### [Sayfa Metni]
-------------------------

Lilypie Trying to Conceive Event tickers

27 Aralık 2010 Pazartesi

Makale Özeti: Introversion-Extroversion and Loud Commercials

Bu çalışmada, Hans J. Eysenck’in kişilik teorisinin dışadönüklük-içedönüklük boyutu ile Daniel E. Berlyne uyarılma düzeyindeki değişiklik ile hazcılık değeri değişikliği arasındaki ilişkisi incelenmektedir. Diğer bir ifade ile Berlyne, dinletilen reklam sesinde bir değişiklik olduğunda kişiliğin dışadönüklük-içedönüklük boyutuna bağlı olarak uyarılma düzeyinde bir değişim olacağını varsaymaktadır.
Radyo ve televizyonlarda ki birçok reklamın ortak özelliği yüksek yoğunlukta uyarıcı; yüksek ses, görüntüdeki hızlı değişiklik, parlak renkler, hızlı hareket gibi değişkenlerdir ve bu değişkenleri kullanarak uyarılma düzeyinde bir farklılık oluşturulmaya çalışılır. Kişi yüksek yoğunlukta uyarıcıya maruz kaldığı zaman, uyarılma düzeyi yükselir, yani daha çok uyarılır.

-------------------------

### [Gösterilen Kayıtlar]

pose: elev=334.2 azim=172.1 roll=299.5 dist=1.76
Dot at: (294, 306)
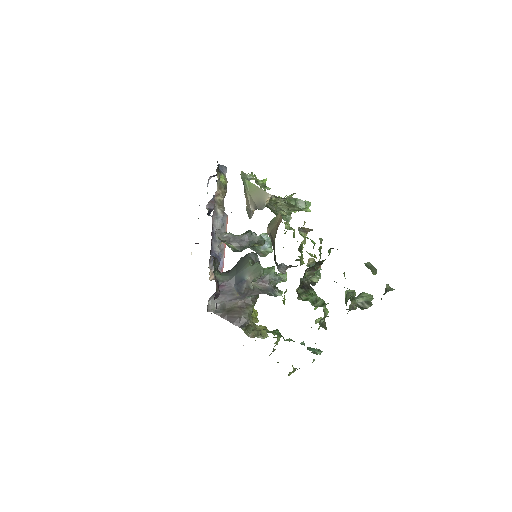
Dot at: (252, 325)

-------------------------

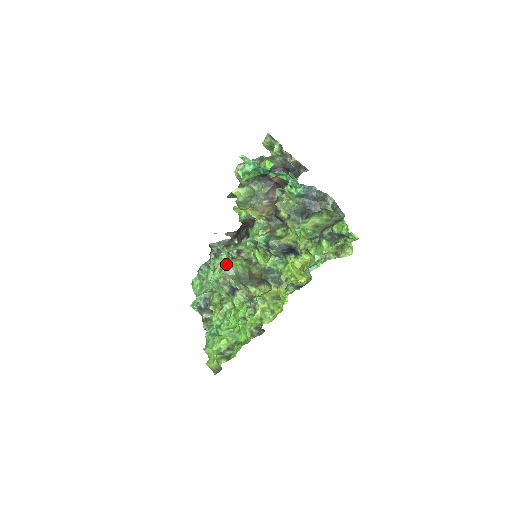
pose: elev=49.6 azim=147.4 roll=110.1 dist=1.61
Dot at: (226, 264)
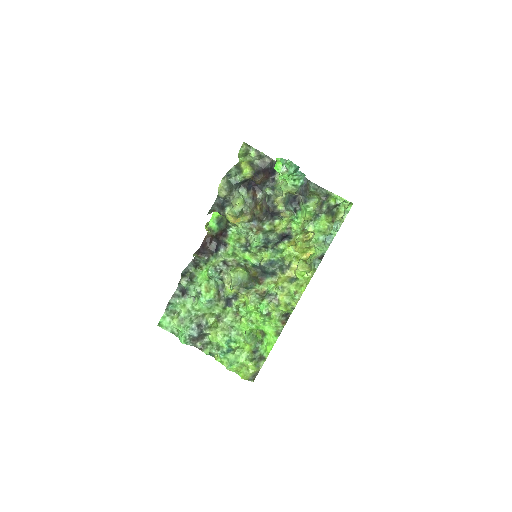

-------------------------

### [Yapılacak Çalışmalar]
1. Makale özetine göre radyo ve televizyon reklamlarında yüksek yoğunluklu uyarıcı olarak hangi değişkenler kullanılmaktadır?
2. Makale özetinde "27 Aralık 2010" sözlerinin geçtiği yerden başlayıp "değişim olacağını varsaymaktadır." sözlerinden sonra durarak bu bölümü harfi harfine yeniden yazın.

### [Görevlere Göre Yanıtlar]
1. Yüksek ses, görüntüdeki hızlı değişiklik, parlak renkler ve hızlı hareket.

2.
27 Aralık 2010 Pazartesi

Makale Özeti: Introversion-Extroversion and Loud Commercials

Bu çalışmada, Hans J. Eysenck’in kişilik teorisinin dışadönüklük-içedönüklük boyutu ile Daniel E. Berlyne uyarılma düzeyindeki değişiklik ile hazcılık değeri değişikliği arasındaki ilişkisi incelenmektedir. Diğer bir ifade ile Berlyne, dinletilen reklam sesinde bir değişiklik olduğunda kişiliğin dışadönüklük-içedönüklük boyutuna bağlı olarak uyarılma düzeyinde bir değişim olacağını varsaymaktadır.